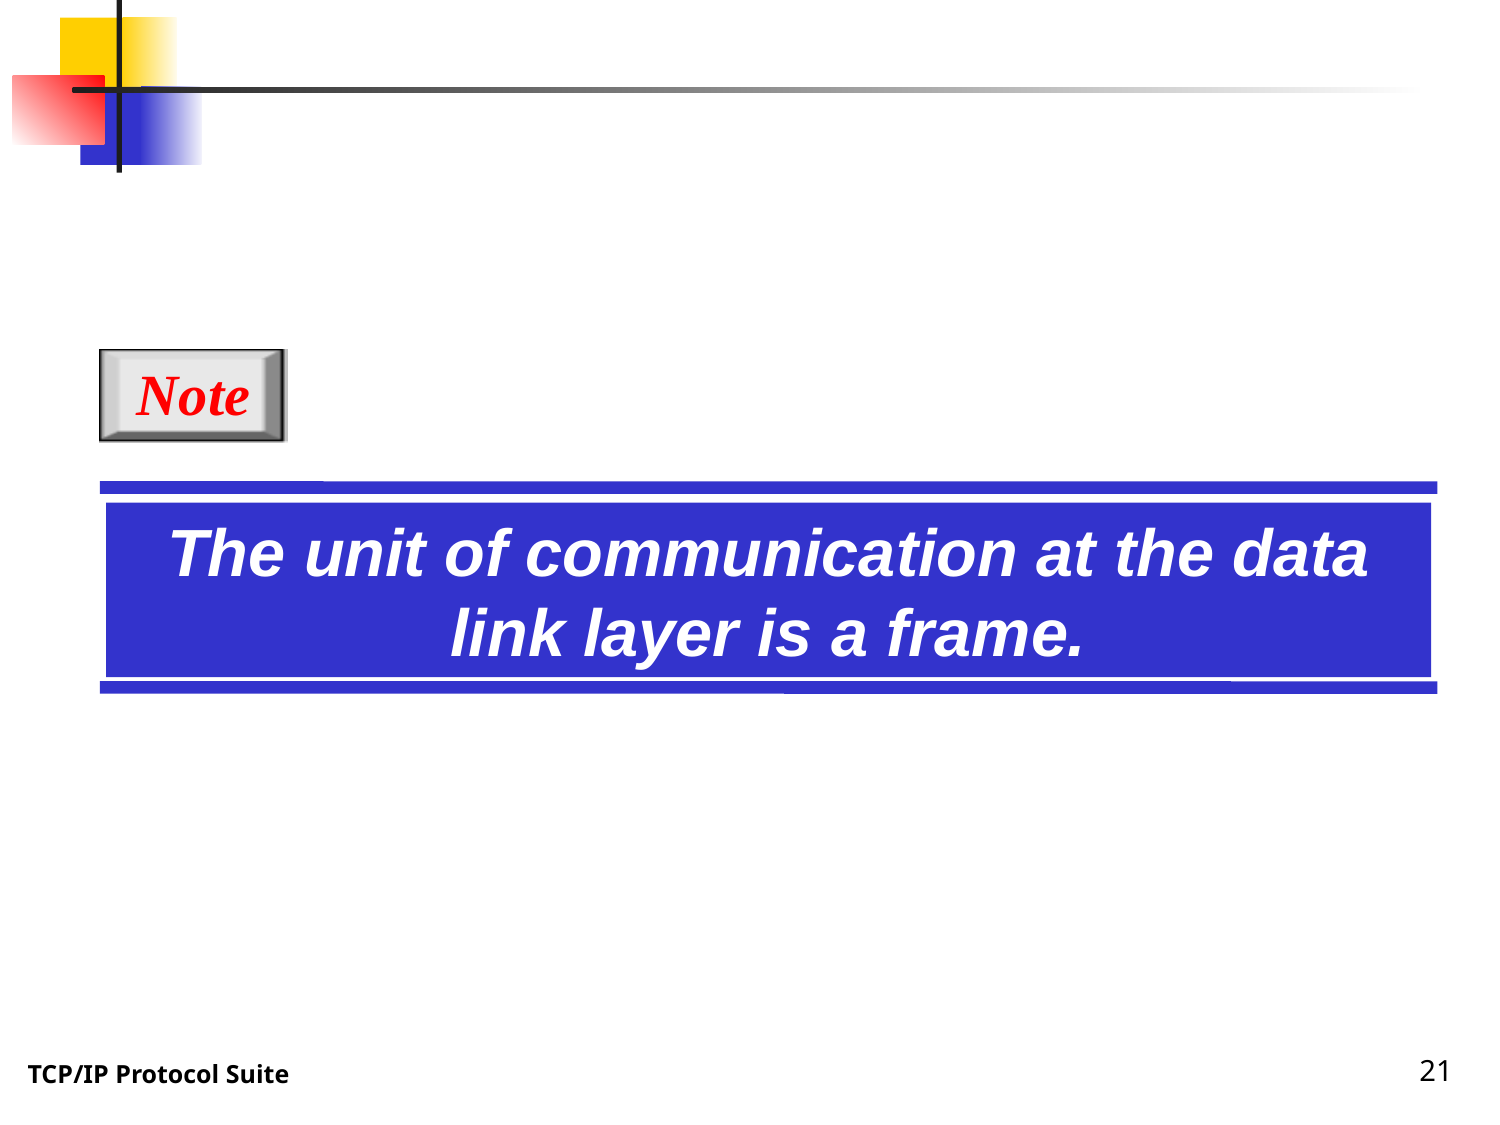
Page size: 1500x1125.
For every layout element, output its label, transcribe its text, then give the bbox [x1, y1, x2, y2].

text_box [12, 75, 105, 145]
text_box [60, 17, 116, 86]
text_box The unit of communication at the data link layer is a frame. [106, 502, 1432, 678]
text_box [116, 0, 122, 87]
text_box [122, 93, 141, 165]
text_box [99, 349, 288, 443]
text_box [116, 93, 122, 173]
text_box [72, 87, 1423, 93]
slide_number 21 [1155, 1024, 1468, 1100]
text_box [122, 17, 177, 86]
text_box [80, 93, 116, 165]
text_box [141, 93, 202, 165]
footer TCP/IP Protocol Suite [12, 1025, 488, 1100]
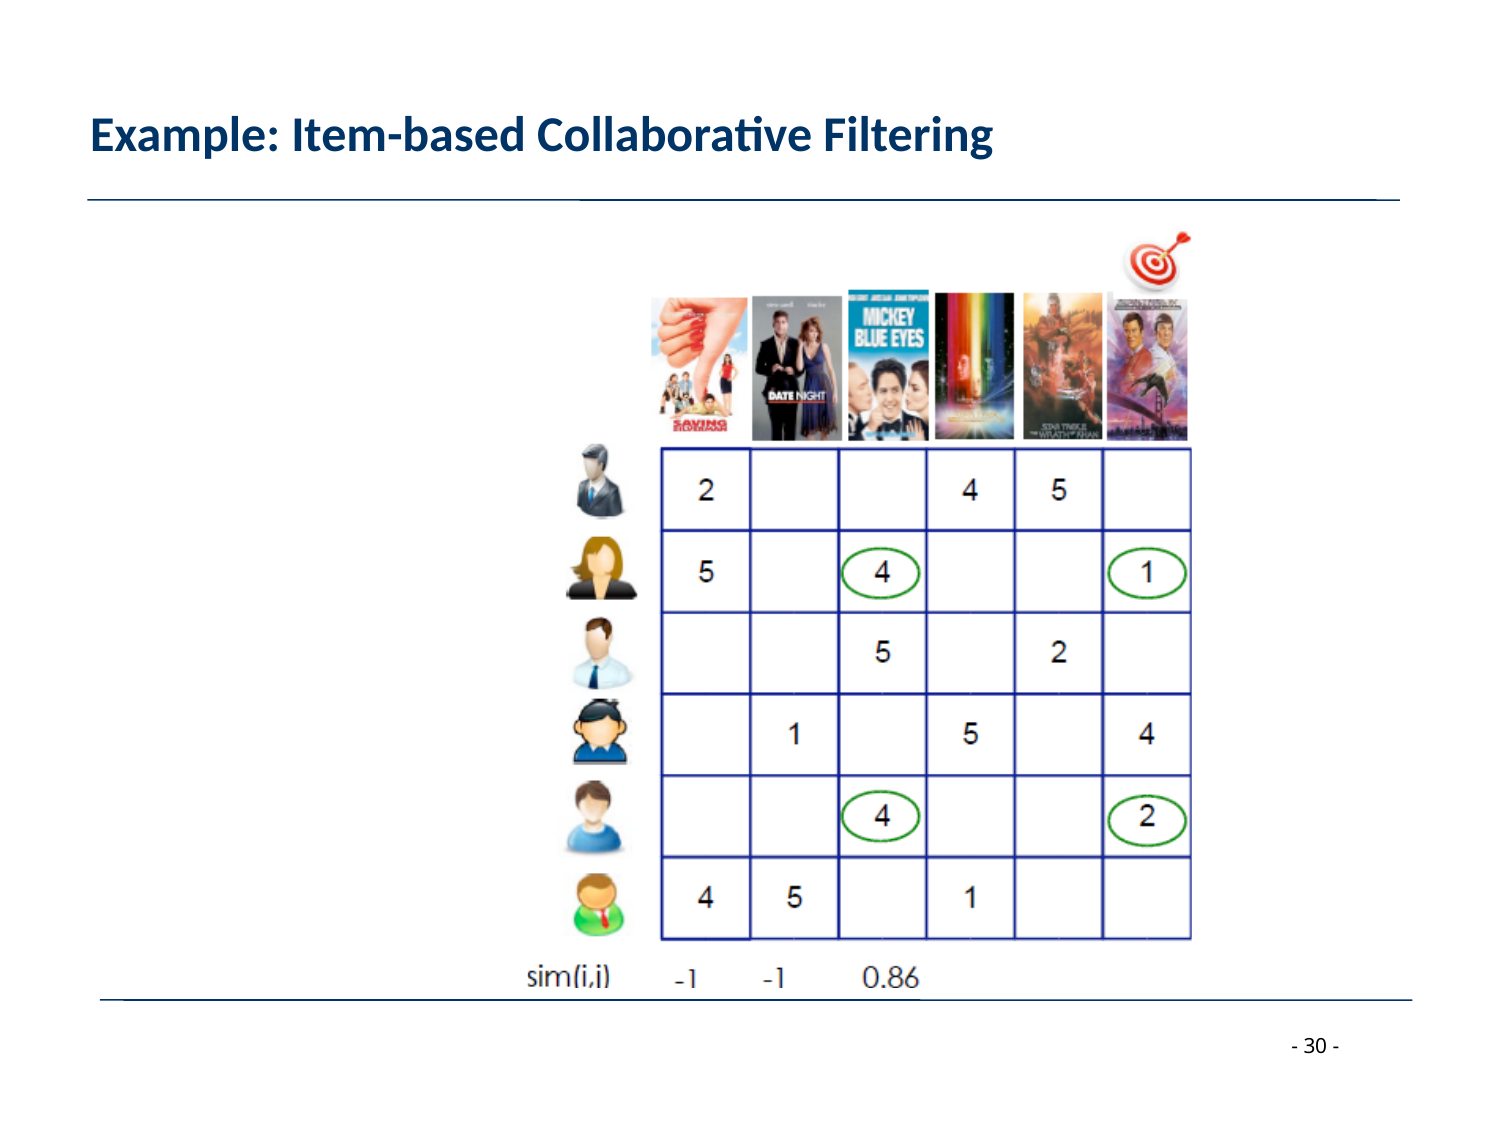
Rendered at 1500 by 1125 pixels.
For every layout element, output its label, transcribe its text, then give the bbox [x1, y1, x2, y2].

picture [527, 224, 1192, 988]
title Example: Item-based Collaborative Filtering [75, 37, 1425, 225]
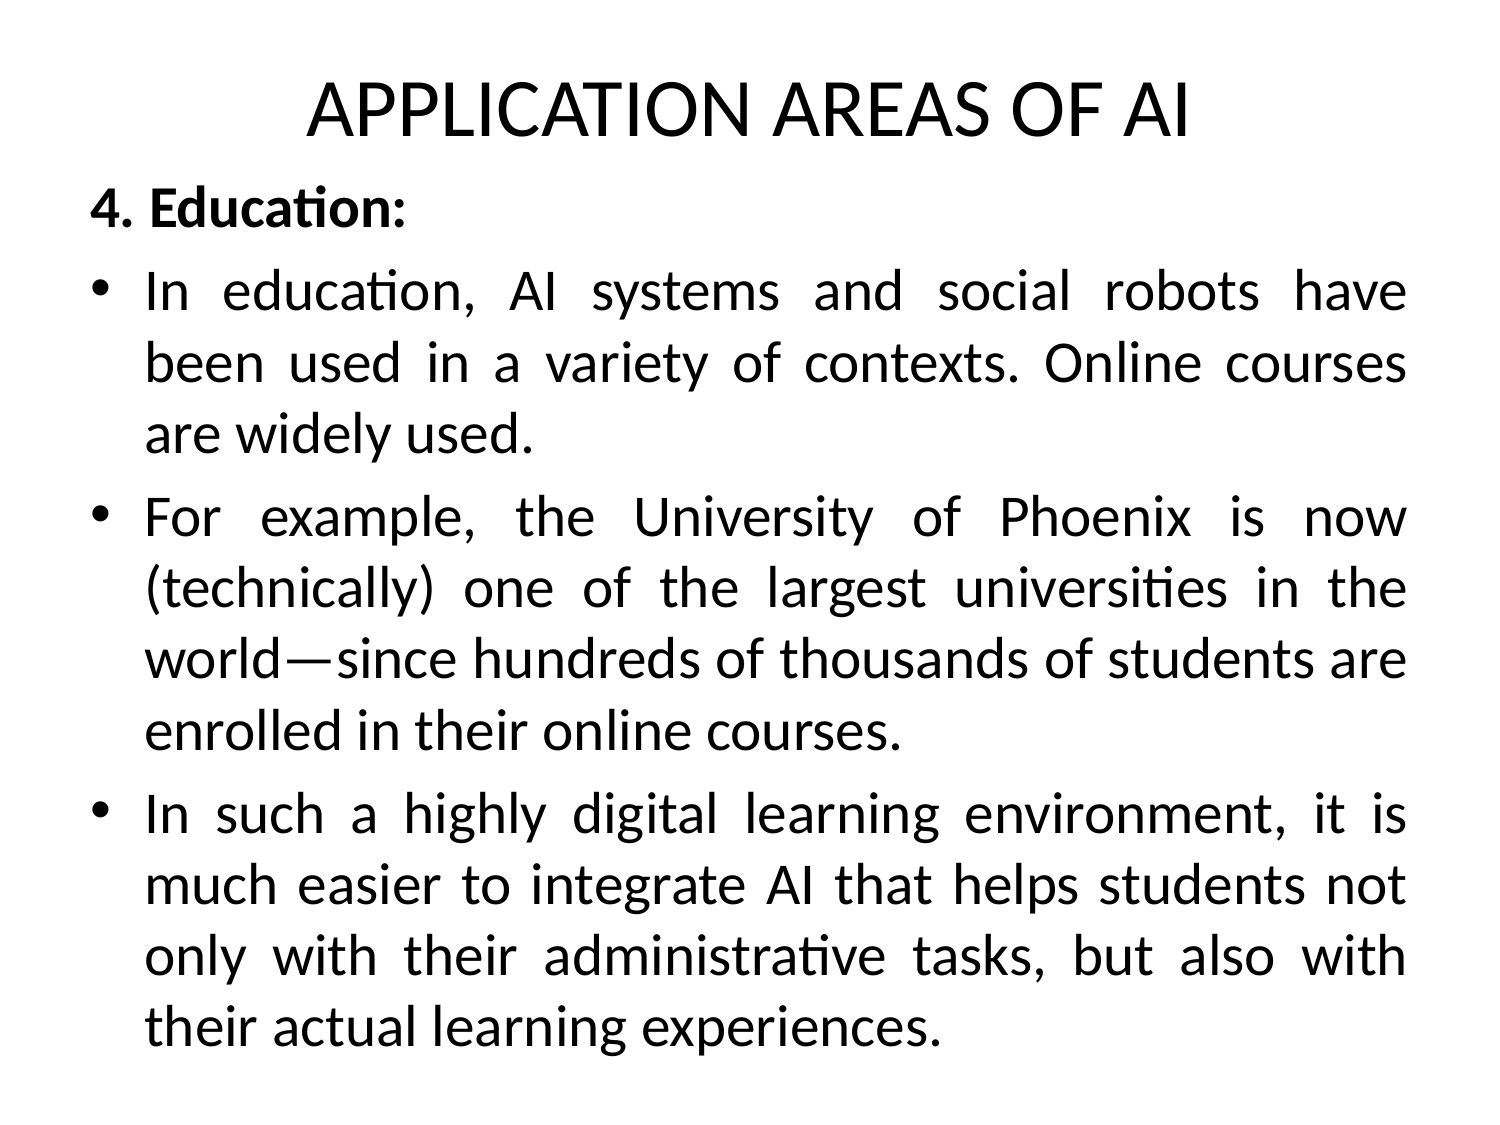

**WORK ORDER:**
Set down, word for word, the line that holds "Rendered at 1500 by 1125 pixels." and all lines after it to the end of the entries above, but not the pictures.

**REPLY TO THE TASK:**
Rendered at 1500 by 1125 pixels.
For every layout element, output its label, transcribe its text, then give the bbox [x1, y1, x2, y2].

picture [527, 224, 1192, 988]
title Example: Item-based Collaborative Filtering [75, 37, 1425, 225]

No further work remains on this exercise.